The number of SARS-CoV-2 sequences from university staff members were limited in comparison to students (n=30). There was evidence of transmission between staff members working in the same department, college or ancillary role in four genomic clusters. Two clusters contained staff members who shared the same household. There are 8 clusters involving both university staff and students. However, epidemiological associations between these two groups could only be identified in one cluster: a shared household between a student and staff member working in separate university departments.
Transmission between the university and local community
We next sought to address the degree of transmission between the university and the local community. Two distinct phylogenetic approaches, shown in figure 2, demonstrate segregation of the majority of community and university cases into separate clusters and therefore a lack of substantial cross-transmission. Of the 198 clusters across the dataset, 29 (14.6%) contained both university and community cases. Only 6 clusters contained 5 or more university cases and included 3 or more community cases.
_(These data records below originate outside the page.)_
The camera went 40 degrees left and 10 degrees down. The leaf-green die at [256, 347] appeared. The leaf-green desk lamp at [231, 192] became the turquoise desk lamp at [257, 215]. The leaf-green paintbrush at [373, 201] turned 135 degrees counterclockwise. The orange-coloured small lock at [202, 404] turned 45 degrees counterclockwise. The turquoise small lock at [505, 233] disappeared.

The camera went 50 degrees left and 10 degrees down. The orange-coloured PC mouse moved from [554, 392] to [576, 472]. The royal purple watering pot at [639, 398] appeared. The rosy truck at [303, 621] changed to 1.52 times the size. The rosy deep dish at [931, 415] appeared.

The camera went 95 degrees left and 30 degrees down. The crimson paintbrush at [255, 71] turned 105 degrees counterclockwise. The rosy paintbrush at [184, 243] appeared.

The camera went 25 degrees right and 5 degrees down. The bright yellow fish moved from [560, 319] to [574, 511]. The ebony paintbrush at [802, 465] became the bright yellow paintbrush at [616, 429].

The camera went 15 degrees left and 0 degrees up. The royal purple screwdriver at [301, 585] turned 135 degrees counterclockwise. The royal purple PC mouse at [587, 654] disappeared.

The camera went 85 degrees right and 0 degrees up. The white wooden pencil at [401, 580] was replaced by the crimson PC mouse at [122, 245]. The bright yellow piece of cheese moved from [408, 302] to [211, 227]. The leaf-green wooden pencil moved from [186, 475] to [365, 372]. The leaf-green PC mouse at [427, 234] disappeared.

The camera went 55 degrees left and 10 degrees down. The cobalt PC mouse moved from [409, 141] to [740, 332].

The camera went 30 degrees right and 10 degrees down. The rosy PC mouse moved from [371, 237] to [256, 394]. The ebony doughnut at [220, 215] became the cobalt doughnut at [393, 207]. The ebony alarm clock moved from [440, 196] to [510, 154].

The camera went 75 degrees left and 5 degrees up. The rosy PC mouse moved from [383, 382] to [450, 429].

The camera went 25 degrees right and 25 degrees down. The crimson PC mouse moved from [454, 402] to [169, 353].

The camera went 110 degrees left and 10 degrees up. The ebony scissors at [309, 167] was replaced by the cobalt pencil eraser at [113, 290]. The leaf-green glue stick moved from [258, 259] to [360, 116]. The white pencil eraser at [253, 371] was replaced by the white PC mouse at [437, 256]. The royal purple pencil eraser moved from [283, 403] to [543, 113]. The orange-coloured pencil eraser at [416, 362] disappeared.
CIVET was run separately with university and hospital (patient and healthcare worker) cases for a focused phylogenetic analysis of this setting. Associations were identified between university and hospital settings, with 17 clusters involving both university members and either patients or staff. Cluster 1 (69.6% of student cases), contained only 1 patient and 1 healthcare worker with no identifiable epidemiological link to students. The remaining 16 clusters comprised 133 individuals, including 26 patients, 55 hospital staff or their family members and 52 university members (including 18 staff and 15 clinical medical students). The second largest cluster of university members (n=21 university and hospital cases) included 9 medical students, 5 healthcare workers and 2 patients. Phylogenetically, the medical students and one of the healthcare workers were closely linked (Extended Data Figure 11) and analysis of these cases with A2B-COVID confirmed plausible transmission. All 9 medical students were on clinical rotations at the time of diagnosis of the index case; 7/9 lived in neighbouring households in the same college and the remaining 2 were named contacts of the index student. Plausible transmission events between this group and the other cluster members were refuted using A2B-COVID (Extended Data Figure 11).
To further investigate epidemiological associations in clusters involving university members and the local community, 1243/1455 of the cases sequenced over the sampling period were linked to national contact tracing data (excluding hospital cases). 219 (17.6%) cases reported 127 common exposure events. Cluster 1, representing 69.6% of cases within the university, included only 18/976 (1.8%) community cases; only one community case had a common exposure with a university student, dining at the same restaurant. No other epidemiological links were identified in all other genomic clusters. Transmission suspected in 19 epidemiologically linked clusters defined by common exposures was refuted by phylogenetic variation.